Addio alla piccola borghesia e alla classe operaia: la nuova società italiana di oggi è suddivisa in 9 gruppi sociali, i più corposi sono le famiglie di impiegati e gli operai in pensione.
La nuova classificazione è stata fatta dall'Istat nel Rapporto Annuale 2017, che ha preso in esame la situazione professionale, la cittadinanza, il titolo di studio, il numero di membri della famiglia, associando quindi alla componente economica quella culturale e quella socio-demografica. Il risultato sono nove gruppi distinti in base al reddito equivalente medio: la spesa media per consumo va da un minimo di 1.697 euro per le famiglie a basso reddito con stranieri a un massimo di 3.810 euro per la classe dirigente (la media delle famiglie è 2.499 euro).
Secondo l'Istat, la perdita del senso di appartenenza a una certa classe è più forte per la piccola borghesia e la classe operaia: la prima si distribuisce tra famiglie di impiegati, operai in pensione e famiglie tradizionali della provincia. La classe operaia si è frammentata tra i giovani blue-collar e nelle famiglie a basso reddito. "La classe operaia ha abbandonato il ruolo di spinta all'equità sociale mentre la borghesia non è più alla guida del cambiamento e dell'evoluzione sociale - scrive l'Istat - Una delle ragioni per cui ciò è avvenuto è la perdita dell'identità di classe, legata alla precarizzazione e alla frammentazione dei percorsi lavorativi, ma anche al cambiamento di attribuzioni e significati dei diversi ruoli professionali".
Le nuove classi sociali
I 9 gruppi sociali in cui è divisa la società italiana sono: i giovani "blue collar"; le famiglie degli operai in pensione con reddito medio; le famiglie a reddito basso con stranieri; quelle a reddito basso di soli italiani; le famiglie tradizionali della provincia; il gruppo formato da anziane sole e giovani disoccupati; le famiglie benestanti di impiegati; le famiglie con "pensioni d'argento" e infine la classe dirigente.
L'Istituto di statistica indica che su 25,7 milioni di famiglie italiane, più del 40 per cento è costituito da operai in pensione (5,8 milioni di famiglie e 10,5 milioni di persone) e impiegati (4,6 milioni per un totale di 12,2 milioni di individui). Se nel primo caso si parla di famiglie unipersonali o formate da coppie senza figli, con al massimo la licenza media e un reddito non distante dal valore medio nazionale, nel secondo caso sono coppie con figli e un tenore di vita buono. La persona di riferimento ha 46 anni in media, possiede almeno il diploma di scuola superiore (1 su 4 ha la laurea) ed è donna in 7 casi su 10.

Righe di dati:
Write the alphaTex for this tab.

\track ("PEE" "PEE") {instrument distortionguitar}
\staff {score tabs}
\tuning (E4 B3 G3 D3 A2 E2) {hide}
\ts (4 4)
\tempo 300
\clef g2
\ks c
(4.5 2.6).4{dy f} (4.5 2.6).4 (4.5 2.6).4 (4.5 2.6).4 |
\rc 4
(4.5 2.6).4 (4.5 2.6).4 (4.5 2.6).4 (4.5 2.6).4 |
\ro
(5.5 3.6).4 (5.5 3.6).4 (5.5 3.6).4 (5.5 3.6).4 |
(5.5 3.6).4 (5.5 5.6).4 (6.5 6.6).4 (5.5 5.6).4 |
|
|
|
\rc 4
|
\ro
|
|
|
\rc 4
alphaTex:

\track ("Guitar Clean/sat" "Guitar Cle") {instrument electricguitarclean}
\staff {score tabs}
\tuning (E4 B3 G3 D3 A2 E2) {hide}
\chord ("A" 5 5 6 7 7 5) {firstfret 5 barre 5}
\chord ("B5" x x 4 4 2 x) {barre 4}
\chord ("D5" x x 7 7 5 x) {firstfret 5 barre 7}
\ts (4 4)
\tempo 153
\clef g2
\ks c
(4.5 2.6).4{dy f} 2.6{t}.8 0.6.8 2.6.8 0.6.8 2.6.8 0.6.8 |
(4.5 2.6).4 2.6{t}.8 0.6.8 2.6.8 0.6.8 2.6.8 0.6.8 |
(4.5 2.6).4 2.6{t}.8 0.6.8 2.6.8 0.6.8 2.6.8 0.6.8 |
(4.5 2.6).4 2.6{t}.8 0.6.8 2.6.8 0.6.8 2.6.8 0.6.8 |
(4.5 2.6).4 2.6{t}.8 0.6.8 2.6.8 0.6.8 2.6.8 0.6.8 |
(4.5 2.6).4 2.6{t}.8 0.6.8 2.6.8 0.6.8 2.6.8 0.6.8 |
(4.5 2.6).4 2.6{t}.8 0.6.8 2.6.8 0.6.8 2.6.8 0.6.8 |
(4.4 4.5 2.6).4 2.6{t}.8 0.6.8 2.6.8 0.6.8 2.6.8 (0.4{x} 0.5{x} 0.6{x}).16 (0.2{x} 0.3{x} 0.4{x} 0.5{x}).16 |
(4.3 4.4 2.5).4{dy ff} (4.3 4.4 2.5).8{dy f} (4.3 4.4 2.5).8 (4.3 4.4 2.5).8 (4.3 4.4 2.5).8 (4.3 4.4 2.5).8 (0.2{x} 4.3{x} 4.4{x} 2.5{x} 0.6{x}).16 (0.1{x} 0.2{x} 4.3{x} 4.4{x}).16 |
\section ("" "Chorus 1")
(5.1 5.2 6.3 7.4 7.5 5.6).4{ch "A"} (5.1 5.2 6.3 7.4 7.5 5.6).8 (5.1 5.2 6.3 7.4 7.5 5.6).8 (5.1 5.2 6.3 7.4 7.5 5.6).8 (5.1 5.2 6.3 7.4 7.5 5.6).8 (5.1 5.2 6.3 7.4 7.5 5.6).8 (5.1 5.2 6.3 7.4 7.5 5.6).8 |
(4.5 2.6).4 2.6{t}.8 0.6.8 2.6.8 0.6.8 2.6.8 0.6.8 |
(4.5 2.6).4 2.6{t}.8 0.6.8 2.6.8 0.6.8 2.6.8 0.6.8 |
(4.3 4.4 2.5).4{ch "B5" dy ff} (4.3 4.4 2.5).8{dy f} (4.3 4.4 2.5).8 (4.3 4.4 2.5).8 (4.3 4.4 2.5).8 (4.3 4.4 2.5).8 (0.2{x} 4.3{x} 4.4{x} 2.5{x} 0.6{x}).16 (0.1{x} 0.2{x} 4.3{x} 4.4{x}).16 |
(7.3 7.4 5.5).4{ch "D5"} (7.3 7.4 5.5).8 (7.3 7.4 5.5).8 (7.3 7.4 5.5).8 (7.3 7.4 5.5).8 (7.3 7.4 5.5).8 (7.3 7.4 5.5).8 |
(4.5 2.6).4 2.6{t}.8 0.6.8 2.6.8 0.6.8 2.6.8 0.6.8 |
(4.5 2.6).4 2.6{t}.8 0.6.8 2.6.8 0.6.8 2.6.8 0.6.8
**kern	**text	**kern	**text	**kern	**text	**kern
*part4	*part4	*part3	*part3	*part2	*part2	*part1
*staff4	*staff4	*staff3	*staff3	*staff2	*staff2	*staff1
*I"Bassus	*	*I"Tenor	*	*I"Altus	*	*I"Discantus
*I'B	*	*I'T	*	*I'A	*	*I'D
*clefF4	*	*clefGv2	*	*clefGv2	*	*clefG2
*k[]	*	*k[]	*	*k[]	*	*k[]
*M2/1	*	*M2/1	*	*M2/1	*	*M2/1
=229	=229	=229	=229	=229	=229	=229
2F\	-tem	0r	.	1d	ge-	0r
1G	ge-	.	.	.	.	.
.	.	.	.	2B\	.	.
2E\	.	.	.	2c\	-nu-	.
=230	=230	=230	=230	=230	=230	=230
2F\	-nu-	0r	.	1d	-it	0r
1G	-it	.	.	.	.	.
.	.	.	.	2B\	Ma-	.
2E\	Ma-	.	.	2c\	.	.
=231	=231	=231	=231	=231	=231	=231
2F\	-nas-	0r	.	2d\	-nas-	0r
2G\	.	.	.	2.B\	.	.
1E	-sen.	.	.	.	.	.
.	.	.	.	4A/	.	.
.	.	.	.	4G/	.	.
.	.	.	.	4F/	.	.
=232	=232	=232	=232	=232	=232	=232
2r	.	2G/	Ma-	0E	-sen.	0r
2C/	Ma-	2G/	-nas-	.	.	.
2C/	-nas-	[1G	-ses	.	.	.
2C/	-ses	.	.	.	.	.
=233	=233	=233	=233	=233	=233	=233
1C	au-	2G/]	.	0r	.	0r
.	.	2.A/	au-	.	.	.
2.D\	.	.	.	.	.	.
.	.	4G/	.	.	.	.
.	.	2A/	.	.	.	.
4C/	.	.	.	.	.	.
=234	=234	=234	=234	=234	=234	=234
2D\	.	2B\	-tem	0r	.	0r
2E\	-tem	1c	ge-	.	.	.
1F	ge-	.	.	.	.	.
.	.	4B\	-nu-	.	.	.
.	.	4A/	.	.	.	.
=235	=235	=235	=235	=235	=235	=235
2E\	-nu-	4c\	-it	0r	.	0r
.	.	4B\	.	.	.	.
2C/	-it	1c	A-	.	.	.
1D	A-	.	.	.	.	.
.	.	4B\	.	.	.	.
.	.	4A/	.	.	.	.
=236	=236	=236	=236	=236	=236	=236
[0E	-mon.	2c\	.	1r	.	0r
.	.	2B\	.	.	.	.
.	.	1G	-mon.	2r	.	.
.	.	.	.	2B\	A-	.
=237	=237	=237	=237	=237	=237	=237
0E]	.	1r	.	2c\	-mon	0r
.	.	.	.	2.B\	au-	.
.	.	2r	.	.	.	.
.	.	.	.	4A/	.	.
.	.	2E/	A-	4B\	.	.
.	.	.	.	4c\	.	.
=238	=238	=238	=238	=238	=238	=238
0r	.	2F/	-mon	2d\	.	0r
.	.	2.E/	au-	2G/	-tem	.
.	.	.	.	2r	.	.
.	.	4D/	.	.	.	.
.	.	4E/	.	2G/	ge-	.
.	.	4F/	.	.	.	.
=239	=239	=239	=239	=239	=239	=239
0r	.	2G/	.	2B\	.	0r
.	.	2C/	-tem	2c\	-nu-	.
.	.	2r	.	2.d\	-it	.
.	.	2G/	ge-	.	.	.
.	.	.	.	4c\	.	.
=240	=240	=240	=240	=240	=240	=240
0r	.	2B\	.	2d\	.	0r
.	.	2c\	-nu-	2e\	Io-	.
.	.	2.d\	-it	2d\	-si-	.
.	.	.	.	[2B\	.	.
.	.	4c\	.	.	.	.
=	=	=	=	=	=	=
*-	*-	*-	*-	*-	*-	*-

*Problemi ed esercizi*:
[1] Secondo il brano, a quanto ammonta la spesa media per consumo delle famiglie della classe dirigente?
[2] Trascrivi dal brano il passo che comincia con le parole "Addio alla piccola" e si ferma dopo le parole "è 2.499 euro).".
Il materiale proviene da una fonte diversa da quella del brano.

*Soluzioni degli esercizi*:
[1] 3.810 euro.

[2]
Addio alla piccola borghesia e alla classe operaia: la nuova società italiana di oggi è suddivisa in 9 gruppi sociali, i più corposi sono le famiglie di impiegati e gli operai in pensione.
La nuova classificazione è stata fatta dall'Istat nel Rapporto Annuale 2017, che ha preso in esame la situazione professionale, la cittadinanza, il titolo di studio, il numero di membri della famiglia, associando quindi alla componente economica quella culturale e quella socio-demografica. Il risultato sono nove gruppi distinti in base al reddito equivalente medio: la spesa media per consumo va da un minimo di 1.697 euro per le famiglie a basso reddito con stranieri a un massimo di 3.810 euro per la classe dirigente (la media delle famiglie è 2.499 euro).